MESSAGE OF GENERAL MARCH
CHIEF OF STAFF
The Students' Army Training Corps has been organized to aassist [sic] in training a body of men from whom the United States will draw officer material in large numbers. The need for these officers is one of the most imperative connected with our large army program, and patriotic young men will be given an apportunity [sic] to acquire this training with the knowledge that they will thus be enabled to better serve their Country in the great drive which is to come. Superior leadership spells success in war, and it is the duty of every member of the Student Officers' Training Corps to do his utmost to qualify as a leader of men.
PEYTON C. MARCH
General, Chief of Staff, U. S. A.
  • October 5: Clemson plays Georgia Tech in Atlanta, falling 0-28. Ouch. Senior Robert Lee Atkinson of Lowryville, South Carolina, dies of Pneumonia, which developed out of a case of Influenza, after a week of illness. TAPS 1919, Volume Twelve, dedicates page 6 of the annual to him. Further football games in October are prohibited by the War Department as no team is permitted to be gone from campus for more than 24 hours. The Auburn game on October 19 is cancelled, with no November date being found for rescheduling it, but the South Carolina match is moved back from October 31 to the first week of November. (The Tiger, "Football Apparently Cancelled During October", October 9, 1918, Volume XIV, Number 2, page 2.)

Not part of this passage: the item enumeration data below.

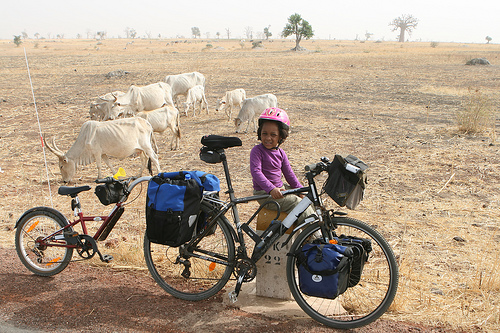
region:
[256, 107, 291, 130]
pink helmet for safety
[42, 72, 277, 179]
grazing white cows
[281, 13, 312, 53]
tree with two trunks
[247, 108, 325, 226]
little girl sitting by the bike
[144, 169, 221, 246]
blue and black storage bags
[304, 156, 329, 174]
bike handle bars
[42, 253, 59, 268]
orange reflectors on the tire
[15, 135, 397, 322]
bicycle with an additional seat and wheel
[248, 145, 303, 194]
purple long sleeve shirt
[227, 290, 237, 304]
metal bike petal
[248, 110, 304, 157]
the head of a girl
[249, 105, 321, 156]
a girl wearing a helmet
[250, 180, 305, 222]
the hand of a girl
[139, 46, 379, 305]
a girl near a bike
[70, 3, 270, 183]
cows in a field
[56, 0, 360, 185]
white cows grazing in a field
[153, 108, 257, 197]
the black seat on a bike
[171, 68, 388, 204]
a girl wearing a purple shirt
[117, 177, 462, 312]
wheels on a bike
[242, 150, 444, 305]
the front wheel on a bike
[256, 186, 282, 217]
the hand of a girl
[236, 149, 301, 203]
the arm of a girl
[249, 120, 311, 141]
the eyes of a girl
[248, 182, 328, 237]
the leg of a girl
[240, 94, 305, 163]
a girl sitting near a bike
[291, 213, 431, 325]
the front wheel of a bike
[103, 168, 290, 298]
the back wheel of a bike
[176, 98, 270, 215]
the seat on a bike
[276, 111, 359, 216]
the handlebars on a bike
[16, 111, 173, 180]
white goat eating food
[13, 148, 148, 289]
red bicycle on dirt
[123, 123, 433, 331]
adult bicycle on dirt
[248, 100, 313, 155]
little girl wearing a pink helmet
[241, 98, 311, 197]
girl wearing a helmet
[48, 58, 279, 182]
white goats standing in back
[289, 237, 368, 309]
blue bag on bike's wheel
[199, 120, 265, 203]
high raised bike seat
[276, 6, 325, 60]
tall tree in back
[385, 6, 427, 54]
tree in the distance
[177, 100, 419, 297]
girl is on bike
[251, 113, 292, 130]
girl has pink helmet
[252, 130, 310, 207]
girl has purple shirt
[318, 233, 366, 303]
blue bag on front of bike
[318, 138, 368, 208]
black bag on handlebars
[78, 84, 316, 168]
white animals behind girl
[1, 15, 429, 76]
few trees on plain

  • October 10: W. W. Routten, assistant professor of wood work since September 1913, dies this date.
  • October 12: Patrick Hues Mell dies while visiting a brother-in-law in Fredericksburg, Virginia.
  • October 19: Planned football game against Auburn is cancelled by the advent of wartime training and is not rescheduled.

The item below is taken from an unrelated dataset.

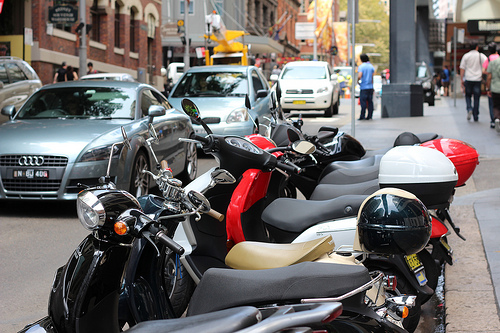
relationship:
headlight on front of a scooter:
[74, 192, 101, 236] [48, 176, 420, 332]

  • November 2: During a 5-2 season, the Tigers administer 39-0 of spank to the Gamecocks in Columbia. South Carolina goes 2-1-1. This game was originally scheduled for Halloween but was moved back by the War Department edict against football trips in October.
  • November 9: In a homegame, Clemson is defeated by Camp Hancock, 13-66. This was a squad from the U.S. Army cantonment of that name located at Augusta, Georgia. As this is the only meeting with this team, the all-time record is 0-1-0.
  • November 11: A final Armistace goes into effect, ending the Great War. Amongst celebrations in Greenville, the band of the Thirtieth Infantry Division performs for a packed house of celebrants at Textile Hall in the evening. Greenville Mayor H. C. Harvley, Brigadier General Switzer (acting commander of the Twentieth Division, Camp Sevier), and Colonel Lewis VanShaick (commander of trains and the military police) speak to the crowd. Several thousand others revel outside the hall with fireworks, ringing bells, waving flags, and throwing talcum powder (in lieu of confetti, the local supply of which had already been exhausted). (Huff, Jr., Archie Vernon, "Greenville: The History of the City and County in the South Carolina Piedmont", University of South Carolina Press, Columbia, South Carolina, 1995, Library of Congress card number 95-4363, ISBN 1-57003-045-6, page 286.)
  • November 16: In a match played in Columbia, the Tigers defeat the Citadel, 7-0. Citadel will have a 0-2-1 season record.
  • November 23: The Tigers crush Furman on Riggs Field, 67-7.
  • November 29: Clemson concludes a 5-2 season with a 7-0 victory over Davidson on Riggs Field on Thanksgiving Day.
  • December 11: The Tiger prints article stating that with the rapid conclusion of the Great War on November 11, 1918, the need for the S. A. T. C. has come to an abrupt end, and although it had originally been envisioned that the program would continue through June 1919, the War Department has announced that all members of the Corps will be mustered out by December 20. (The Tiger, "S. A. T. C. To Be Mustered Out", December 11, 1918, Volume XIV, Number 10, pages 1, 3.)